[Source records]
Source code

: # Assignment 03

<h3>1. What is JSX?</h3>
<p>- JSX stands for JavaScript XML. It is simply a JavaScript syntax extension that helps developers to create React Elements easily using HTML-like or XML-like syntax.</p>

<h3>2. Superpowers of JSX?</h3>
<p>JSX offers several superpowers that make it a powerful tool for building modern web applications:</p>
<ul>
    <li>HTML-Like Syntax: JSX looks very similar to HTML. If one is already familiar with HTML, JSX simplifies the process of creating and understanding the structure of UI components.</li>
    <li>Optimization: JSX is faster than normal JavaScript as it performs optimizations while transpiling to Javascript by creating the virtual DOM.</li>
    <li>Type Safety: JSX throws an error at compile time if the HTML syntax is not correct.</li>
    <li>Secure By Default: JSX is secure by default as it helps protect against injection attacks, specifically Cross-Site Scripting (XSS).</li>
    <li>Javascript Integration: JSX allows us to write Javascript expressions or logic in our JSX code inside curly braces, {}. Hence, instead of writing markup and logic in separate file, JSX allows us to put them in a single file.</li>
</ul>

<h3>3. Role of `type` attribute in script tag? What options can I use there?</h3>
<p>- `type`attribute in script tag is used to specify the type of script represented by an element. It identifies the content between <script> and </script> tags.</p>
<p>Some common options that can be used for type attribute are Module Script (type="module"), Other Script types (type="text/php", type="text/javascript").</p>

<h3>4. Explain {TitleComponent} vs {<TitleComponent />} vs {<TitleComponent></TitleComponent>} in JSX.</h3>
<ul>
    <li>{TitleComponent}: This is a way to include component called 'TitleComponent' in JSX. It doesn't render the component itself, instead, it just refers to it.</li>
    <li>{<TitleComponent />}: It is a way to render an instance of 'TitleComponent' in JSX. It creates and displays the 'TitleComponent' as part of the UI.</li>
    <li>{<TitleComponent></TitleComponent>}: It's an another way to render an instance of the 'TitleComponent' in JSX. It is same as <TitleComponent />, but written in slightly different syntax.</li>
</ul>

* **Goal of the exercise**: Please select every line of the data above that contains the word "attribute", treating uppercase and lowercase as different.

* **Exercise solution**:
<h3>3. Role of `type` attribute in script tag? What options can I use there?</h3>
<p>- `type`attribute in script tag is used to specify the type of script represented by an element. It identifies the content between <script> and </script> tags.</p>
<p>Some common options that can be used for type attribute are Module Script (type="module"), Other Script types (type="text/php", type="text/javascript").</p>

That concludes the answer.